Ashton Kutcher Bringing Interactive ‘Punk'd'-Like Series to the Web

"Prank Lab" will air on Machinima's new premium channel

The guys who brought the world "Punk'd" are bringing their hidden cameras to the internet.

Katalyst Network, the television and film production company founded in 2000 by Ashton Kutcher and Jason Goldberg, has partnered with virtual media company Machinima to produce a new show, "Prank Lab," the companies said Wednesday.

The first 40 episodes of the show will air on Machinima Prime, a new premium content channel that officially launched on Aug. 1.

"'Prank Lab' is a celebration of sophomoric humor,"Anthony Batt, president of Katalyst, told TheWrap. "It's a lot of messing around, and we know how to do that kind of programming better than anybody."

Like "Punk'd," "Prank Lab" also will center on hijinks involving unsuspecting targets, but the focus will not be on embarrassing celebrities like Justin Timberlake. Instead, the show will encourage audiences to be more actively involved in the antics unfolding on screen.

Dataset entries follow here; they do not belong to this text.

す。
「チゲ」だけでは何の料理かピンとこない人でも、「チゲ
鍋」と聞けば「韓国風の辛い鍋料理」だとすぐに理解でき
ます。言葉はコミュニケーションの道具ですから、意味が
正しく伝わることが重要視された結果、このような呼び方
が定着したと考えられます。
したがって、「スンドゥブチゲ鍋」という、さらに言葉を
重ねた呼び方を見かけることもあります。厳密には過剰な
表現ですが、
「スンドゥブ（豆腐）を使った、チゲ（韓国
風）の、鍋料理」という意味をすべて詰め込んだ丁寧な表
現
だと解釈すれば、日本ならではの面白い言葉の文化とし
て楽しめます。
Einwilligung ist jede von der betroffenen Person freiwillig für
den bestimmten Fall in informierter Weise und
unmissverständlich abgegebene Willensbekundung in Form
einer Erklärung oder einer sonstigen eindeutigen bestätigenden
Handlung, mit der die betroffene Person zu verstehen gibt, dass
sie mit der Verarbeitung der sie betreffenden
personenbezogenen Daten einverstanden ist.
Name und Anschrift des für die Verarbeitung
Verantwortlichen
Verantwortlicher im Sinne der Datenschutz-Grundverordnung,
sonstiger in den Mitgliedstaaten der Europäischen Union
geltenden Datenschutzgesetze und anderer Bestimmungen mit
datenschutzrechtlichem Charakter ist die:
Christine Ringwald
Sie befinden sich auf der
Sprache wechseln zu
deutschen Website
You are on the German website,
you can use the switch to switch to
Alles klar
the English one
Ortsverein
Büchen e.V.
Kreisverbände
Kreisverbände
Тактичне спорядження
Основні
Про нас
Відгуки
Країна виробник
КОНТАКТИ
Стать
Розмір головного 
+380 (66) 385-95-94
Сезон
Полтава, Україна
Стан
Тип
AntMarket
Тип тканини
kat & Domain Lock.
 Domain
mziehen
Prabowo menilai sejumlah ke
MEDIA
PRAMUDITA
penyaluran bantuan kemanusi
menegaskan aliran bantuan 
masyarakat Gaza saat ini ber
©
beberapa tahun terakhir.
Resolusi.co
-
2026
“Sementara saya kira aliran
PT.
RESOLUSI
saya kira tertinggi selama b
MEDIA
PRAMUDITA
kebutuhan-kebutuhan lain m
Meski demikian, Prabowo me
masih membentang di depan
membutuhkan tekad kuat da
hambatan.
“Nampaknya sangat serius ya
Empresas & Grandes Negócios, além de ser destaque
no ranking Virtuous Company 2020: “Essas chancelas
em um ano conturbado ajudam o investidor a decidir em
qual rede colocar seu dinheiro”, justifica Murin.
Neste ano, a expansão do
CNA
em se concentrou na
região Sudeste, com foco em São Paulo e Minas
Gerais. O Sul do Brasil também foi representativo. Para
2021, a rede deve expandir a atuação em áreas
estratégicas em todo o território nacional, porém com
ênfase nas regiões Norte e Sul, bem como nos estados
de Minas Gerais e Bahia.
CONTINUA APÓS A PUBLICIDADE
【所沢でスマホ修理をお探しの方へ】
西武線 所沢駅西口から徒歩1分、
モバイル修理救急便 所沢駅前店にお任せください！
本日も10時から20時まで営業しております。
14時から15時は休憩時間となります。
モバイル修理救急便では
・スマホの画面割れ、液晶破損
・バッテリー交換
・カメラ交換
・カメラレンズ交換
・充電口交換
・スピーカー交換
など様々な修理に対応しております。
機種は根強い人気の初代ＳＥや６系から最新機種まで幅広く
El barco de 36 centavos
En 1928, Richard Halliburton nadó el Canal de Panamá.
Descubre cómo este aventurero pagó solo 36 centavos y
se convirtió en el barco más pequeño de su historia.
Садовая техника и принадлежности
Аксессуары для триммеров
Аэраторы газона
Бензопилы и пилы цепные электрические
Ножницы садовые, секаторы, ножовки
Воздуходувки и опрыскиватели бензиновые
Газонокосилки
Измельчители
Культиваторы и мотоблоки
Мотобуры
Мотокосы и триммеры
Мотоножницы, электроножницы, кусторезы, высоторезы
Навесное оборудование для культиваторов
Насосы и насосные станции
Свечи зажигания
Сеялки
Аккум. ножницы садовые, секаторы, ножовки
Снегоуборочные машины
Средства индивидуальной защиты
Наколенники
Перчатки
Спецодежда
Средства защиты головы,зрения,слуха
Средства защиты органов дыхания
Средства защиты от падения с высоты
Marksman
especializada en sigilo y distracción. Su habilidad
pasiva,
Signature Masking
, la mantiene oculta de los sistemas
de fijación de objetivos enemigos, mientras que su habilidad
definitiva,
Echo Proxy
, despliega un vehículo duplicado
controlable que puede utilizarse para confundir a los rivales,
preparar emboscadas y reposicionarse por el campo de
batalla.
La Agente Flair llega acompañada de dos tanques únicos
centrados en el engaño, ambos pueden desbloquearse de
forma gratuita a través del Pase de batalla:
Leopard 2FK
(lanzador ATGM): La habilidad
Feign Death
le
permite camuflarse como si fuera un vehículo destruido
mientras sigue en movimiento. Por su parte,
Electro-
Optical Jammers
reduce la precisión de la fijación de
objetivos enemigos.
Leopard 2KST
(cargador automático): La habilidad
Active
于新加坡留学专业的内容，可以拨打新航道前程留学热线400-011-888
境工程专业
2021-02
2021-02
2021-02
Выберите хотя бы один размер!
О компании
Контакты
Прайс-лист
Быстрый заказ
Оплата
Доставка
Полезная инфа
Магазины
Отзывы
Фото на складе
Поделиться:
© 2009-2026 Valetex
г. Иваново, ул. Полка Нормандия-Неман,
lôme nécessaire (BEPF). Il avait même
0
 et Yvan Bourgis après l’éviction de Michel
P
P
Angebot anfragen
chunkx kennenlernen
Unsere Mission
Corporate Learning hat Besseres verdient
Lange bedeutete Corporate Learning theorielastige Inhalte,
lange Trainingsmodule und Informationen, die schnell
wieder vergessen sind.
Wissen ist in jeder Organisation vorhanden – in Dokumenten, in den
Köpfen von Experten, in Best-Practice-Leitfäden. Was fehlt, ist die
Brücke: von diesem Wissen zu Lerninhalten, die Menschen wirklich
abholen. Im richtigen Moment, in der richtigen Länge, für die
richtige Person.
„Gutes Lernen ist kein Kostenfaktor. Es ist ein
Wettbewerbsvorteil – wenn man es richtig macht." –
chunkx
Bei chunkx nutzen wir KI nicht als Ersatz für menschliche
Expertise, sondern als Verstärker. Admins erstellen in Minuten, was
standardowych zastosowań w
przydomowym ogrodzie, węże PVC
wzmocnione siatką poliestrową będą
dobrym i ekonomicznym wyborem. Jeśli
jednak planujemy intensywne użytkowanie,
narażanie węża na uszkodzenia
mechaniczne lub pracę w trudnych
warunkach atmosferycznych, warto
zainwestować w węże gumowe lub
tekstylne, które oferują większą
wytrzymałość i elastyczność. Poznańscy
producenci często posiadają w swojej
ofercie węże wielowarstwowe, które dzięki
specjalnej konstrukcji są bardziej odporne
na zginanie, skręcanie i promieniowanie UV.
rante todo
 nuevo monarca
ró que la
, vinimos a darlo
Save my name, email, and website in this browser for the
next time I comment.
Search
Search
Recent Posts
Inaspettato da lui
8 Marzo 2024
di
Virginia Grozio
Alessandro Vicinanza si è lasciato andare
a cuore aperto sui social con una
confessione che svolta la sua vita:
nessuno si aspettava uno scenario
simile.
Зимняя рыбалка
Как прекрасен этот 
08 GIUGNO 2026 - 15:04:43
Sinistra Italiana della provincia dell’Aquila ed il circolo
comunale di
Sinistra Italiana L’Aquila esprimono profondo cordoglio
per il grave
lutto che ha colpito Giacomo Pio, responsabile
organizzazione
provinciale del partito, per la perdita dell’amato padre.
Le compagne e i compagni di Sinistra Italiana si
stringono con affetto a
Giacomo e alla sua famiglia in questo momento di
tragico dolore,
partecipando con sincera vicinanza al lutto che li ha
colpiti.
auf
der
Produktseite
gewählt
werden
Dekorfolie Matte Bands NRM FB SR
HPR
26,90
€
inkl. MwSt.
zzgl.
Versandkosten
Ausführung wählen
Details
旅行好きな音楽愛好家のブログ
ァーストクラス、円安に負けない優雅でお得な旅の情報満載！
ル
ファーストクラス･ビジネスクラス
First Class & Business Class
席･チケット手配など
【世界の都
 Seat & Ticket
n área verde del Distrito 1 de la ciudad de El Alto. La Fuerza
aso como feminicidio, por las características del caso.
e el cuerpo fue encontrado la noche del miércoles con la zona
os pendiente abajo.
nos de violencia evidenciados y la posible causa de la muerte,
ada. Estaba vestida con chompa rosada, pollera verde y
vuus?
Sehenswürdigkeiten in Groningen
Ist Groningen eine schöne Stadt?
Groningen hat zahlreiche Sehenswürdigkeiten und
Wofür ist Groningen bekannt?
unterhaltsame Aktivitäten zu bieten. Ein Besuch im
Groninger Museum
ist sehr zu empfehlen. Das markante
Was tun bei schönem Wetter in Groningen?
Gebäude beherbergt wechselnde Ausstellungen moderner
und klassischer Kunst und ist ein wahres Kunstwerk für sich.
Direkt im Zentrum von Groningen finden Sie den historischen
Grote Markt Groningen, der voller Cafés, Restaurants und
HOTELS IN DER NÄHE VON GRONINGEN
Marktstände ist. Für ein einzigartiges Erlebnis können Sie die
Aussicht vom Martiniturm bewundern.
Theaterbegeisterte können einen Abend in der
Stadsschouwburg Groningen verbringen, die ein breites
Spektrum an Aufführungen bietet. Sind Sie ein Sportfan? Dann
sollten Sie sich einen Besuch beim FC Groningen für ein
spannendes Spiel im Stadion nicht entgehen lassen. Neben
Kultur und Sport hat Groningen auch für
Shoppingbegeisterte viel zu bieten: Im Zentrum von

"The idea is to take the audience inside how you do these pranks so they become co-conspirators," Batt said. "We're going to allow them to comment on the action and we're going to have our actors respond to the comments. That's something you can't do on television, and it allows the show to become more integrated into the audience's world."

Batt said this is just the first series to be announced as part of the partnership with Machinima and said that if viewers respond to "Prank Lab," Katalyst could create spinoff shows involving the various pranksters.

By partnering with Machinima, Katalyst is aligning itself with the 800 pound gorilla of the internet video space. The streaming and gaming company hosts thousands of videos that attract more than 180 million unique viewers a month.  Last May, it announced a $35 million fundraising round that attracted a substantial investment from Google.

With that kind of audience and programming specifically attuned to the rhythms of web services like YouTube, Batt thinks that new media companies like Katalyst may force the old guard in the movie and television business to sit up and take notice of how the iPad generation is consuming content. 

"Hollywood needs a new set of media executive that understand how to program to digital and mobile," Batt said. "If you look at YouTube, it looks remarkably similar to TV, but there are a lot of nuances, and understanding those differences is the key."